@offbeat Said
i think you have it the wrong way round. The whacko left are the ones putting restrictions on opinion and freedom of speech. It's one thing standing up for your beliefs and rights but it's another thing when they try to destroy the lives of those that disagree with them. They like to deal in absolute truths and disallow all debate. Unless of course the dissent comes from a section of society that they are physically terrified of. It's like we're living inside a George orwell novel.
Ahhh, good old Eric Blair (his real name). He gets trotted out every time by whichever side thinks they can score points off the other with whichever excerpt from his Animal Farm satire or the Dystopian Nineteen Eighty-Four. We all do it.
My favourites include this meme which sums up our disappearing Prime Minister brilliantly. "Where's Boris?" Johnson. The man who hides in fridges.
Another excerpt from 1984 (my birth year, actually) goes:
We didn’t ought to ‘ave trusted ‘em. I said so, Ma, didn’t I? That’s what come of trusting ‘em. I said so all along. We didn’t ought to ‘ave trusted the buggers.”
Nineteen Eighty-Four continues to stand as Orwell’s superlative achievement. It is an intellectual and humanitarian masterpiece delivered in perfect prose. It is a handbook from history, one that chimes with the times, all the time.
“We didn’t ought to have trusted the buggers” is uttered by a tearful, gin-soaked pensioner seeking safety in the bowels of a tube station from the bombs dropping above.
“Perhaps it was the time when the atomic bomb had fallen on Colchester. Which buggers they didn’t ought to have trusted Winston could not now remember.”
Such is politics: one untrustworthy bugger after another, fading back beyond the horizon of memory. The scale and scenarios may differ – a nuclear stand-off, a trade war, a constitutional implosion, a leadership contest – the types and the tricks are always familiar; the will to power, the self-justifying marshalling of fact and argument, the manipulation of the herd, always tragically visible.
What is the Ministry of Lies but fake news, being weaponised daily by the world’s most powerful man and his media cheerleaders? “Two and two make five”, Winston Smith finally accepts.
“What are the stars?’ asks O’Brien. “They are bits of fire a few kilometres away. We could reach them if we wanted to. Or we could blot them out. The earth is the centre of the universe. The sun and the stars go round it.” The crowd at Donald Trump’s inauguration was the biggest in history. Mexico is going to pay for the wall. Brexit means Brexit. No deal is better than a bad deal.
What is objective knowledge? Next up, fake video, where even the evidence of our eyes can no longer be trusted.
What are the rhetoric of Nigel Farage and Stephen Yaxley-Lennon but a call to join in the Two Minute Hate, the Othering of others. “Swine..!! Swine..!! Swine..!!” screams Julia at the image of Emmanuel Goldstein, a familiar 2020 sentiment towards a familiar 2020 target.
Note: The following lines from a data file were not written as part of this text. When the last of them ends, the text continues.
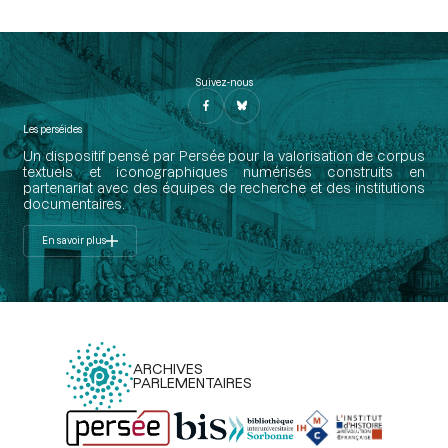
Suivez-nous
Les perséides
Un dispositif pensé par Persée pour la valorisation de corpus
textuels et iconographiques numérisés construits en
partenariat avec des équipes de recherche et des institutions
documentaires.
En savoir plus
ARCHIVES
PARLEMENTAIRES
“The best books…”, Winston perceived, “are those that tell you what you already know.” 1984 tells us what we already know, but too often forget. It rings and clangs and jangles with alarms down through the decades, ever perceptive, ever relevant, ever jolting, ever on our side.
Imagine if George Orwell had written a book called “2024”. Imagine.... he describes a Britain that - affronted by the false belief that their Avalon is being run by (shock-horror) 'foreigners', then wooed by honeyed, homespun promises of plenty and sweet murmurings about “freedom” and “sovereignty” - lifted its skirts and stormed from the chambers of Europe.
Orwell’s peerless, clarifying mind tweezering apart the consequences of such a decision – a bad decision, it would turn out, driven by frenzied tabloidisation of political debate.... the sense of imperial exceptionalism that has always lived deep in the British psyche, and the deliberate exploitation of such by a combination of ideological fanatics and amoral spivs and criminals with their eyes on the prize - Big Boris, if you will.
Whatever scenario appears today, we find that Orwell got there first, saw the field more clearly, captured the game more perfectly. His grasp of human motivation and its complexities, of the political structures on which the affairs of humankind rest.
Augie March said it of Trotsky: "As the rest of us crawl from one clam-rake to the next it is stirring to have a glimpse of deep-water greatness."